▶ _EXTRACTED INFORMATION_:
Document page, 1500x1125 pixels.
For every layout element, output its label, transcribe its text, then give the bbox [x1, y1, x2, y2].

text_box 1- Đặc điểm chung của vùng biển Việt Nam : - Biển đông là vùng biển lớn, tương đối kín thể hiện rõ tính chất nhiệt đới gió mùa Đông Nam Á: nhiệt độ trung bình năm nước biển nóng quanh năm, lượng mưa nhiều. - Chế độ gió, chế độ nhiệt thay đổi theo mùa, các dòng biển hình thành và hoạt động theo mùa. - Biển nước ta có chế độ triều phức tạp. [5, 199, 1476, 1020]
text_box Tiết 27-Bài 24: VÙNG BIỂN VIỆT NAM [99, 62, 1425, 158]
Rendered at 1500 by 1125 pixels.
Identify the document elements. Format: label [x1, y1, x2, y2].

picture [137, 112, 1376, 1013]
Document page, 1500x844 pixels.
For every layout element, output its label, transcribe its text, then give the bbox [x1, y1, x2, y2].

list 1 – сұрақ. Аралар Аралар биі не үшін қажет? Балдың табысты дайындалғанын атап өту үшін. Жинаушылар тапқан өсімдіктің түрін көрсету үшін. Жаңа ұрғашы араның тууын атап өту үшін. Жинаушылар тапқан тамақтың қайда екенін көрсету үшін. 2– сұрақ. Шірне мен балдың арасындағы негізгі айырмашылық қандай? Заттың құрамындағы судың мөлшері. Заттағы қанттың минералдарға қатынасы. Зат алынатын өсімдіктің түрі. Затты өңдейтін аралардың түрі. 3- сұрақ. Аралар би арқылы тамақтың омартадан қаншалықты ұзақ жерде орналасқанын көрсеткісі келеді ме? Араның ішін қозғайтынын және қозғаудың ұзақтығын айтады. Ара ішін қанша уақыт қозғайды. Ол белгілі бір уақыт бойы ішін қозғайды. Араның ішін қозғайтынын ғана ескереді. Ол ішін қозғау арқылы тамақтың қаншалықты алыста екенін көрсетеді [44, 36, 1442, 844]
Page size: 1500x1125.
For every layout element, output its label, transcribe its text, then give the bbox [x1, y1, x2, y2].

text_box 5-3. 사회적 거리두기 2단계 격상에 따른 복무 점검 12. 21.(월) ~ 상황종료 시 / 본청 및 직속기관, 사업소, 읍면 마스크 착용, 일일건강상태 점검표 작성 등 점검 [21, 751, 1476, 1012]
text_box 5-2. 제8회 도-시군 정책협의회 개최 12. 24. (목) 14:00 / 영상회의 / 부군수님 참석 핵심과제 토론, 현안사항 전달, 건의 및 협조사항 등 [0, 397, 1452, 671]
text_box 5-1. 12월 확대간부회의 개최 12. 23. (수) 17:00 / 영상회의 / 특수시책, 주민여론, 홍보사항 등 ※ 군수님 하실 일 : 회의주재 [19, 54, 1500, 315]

▶ _EXERCISE GOAL_: Make a precise copy of the records in their entirety.

▶ _RESULT FOR THIS EXERCISE_:
Document page, 1500x1125 pixels.
For every layout element, output its label, transcribe its text, then give the bbox [x1, y1, x2, y2].

text_box 1- Đặc điểm chung của vùng biển Việt Nam : - Biển đông là vùng biển lớn, tương đối kín thể hiện rõ tính chất nhiệt đới gió mùa Đông Nam Á: nhiệt độ trung bình năm nước biển nóng quanh năm, lượng mưa nhiều. - Chế độ gió, chế độ nhiệt thay đổi theo mùa, các dòng biển hình thành và hoạt động theo mùa. - Biển nước ta có chế độ triều phức tạp. [5, 199, 1476, 1020]
text_box Tiết 27-Bài 24: VÙNG BIỂN VIỆT NAM [99, 62, 1425, 158]
Rendered at 1500 by 1125 pixels.
Identify the document elements. Format: label [x1, y1, x2, y2].

picture [137, 112, 1376, 1013]
Document page, 1500x844 pixels.
For every layout element, output its label, transcribe its text, then give the bbox [x1, y1, x2, y2].

list 1 – сұрақ. Аралар Аралар биі не үшін қажет? Балдың табысты дайындалғанын атап өту үшін. Жинаушылар тапқан өсімдіктің түрін көрсету үшін. Жаңа ұрғашы араның тууын атап өту үшін. Жинаушылар тапқан тамақтың қайда екенін көрсету үшін. 2– сұрақ. Шірне мен балдың арасындағы негізгі айырмашылық қандай? Заттың құрамындағы судың мөлшері. Заттағы қанттың минералдарға қатынасы. Зат алынатын өсімдіктің түрі. Затты өңдейтін аралардың түрі. 3- сұрақ. Аралар би арқылы тамақтың омартадан қаншалықты ұзақ жерде орналасқанын көрсеткісі келеді ме? Араның ішін қозғайтынын және қозғаудың ұзақтығын айтады. Ара ішін қанша уақыт қозғайды. Ол белгілі бір уақыт бойы ішін қозғайды. Араның ішін қозғайтынын ғана ескереді. Ол ішін қозғау арқылы тамақтың қаншалықты алыста екенін көрсетеді [44, 36, 1442, 844]
Page size: 1500x1125.
For every layout element, output its label, transcribe its text, then give the bbox [x1, y1, x2, y2].

text_box 5-3. 사회적 거리두기 2단계 격상에 따른 복무 점검 12. 21.(월) ~ 상황종료 시 / 본청 및 직속기관, 사업소, 읍면 마스크 착용, 일일건강상태 점검표 작성 등 점검 [21, 751, 1476, 1012]
text_box 5-2. 제8회 도-시군 정책협의회 개최 12. 24. (목) 14:00 / 영상회의 / 부군수님 참석 핵심과제 토론, 현안사항 전달, 건의 및 협조사항 등 [0, 397, 1452, 671]
text_box 5-1. 12월 확대간부회의 개최 12. 23. (수) 17:00 / 영상회의 / 특수시책, 주민여론, 홍보사항 등 ※ 군수님 하실 일 : 회의주재 [19, 54, 1500, 315]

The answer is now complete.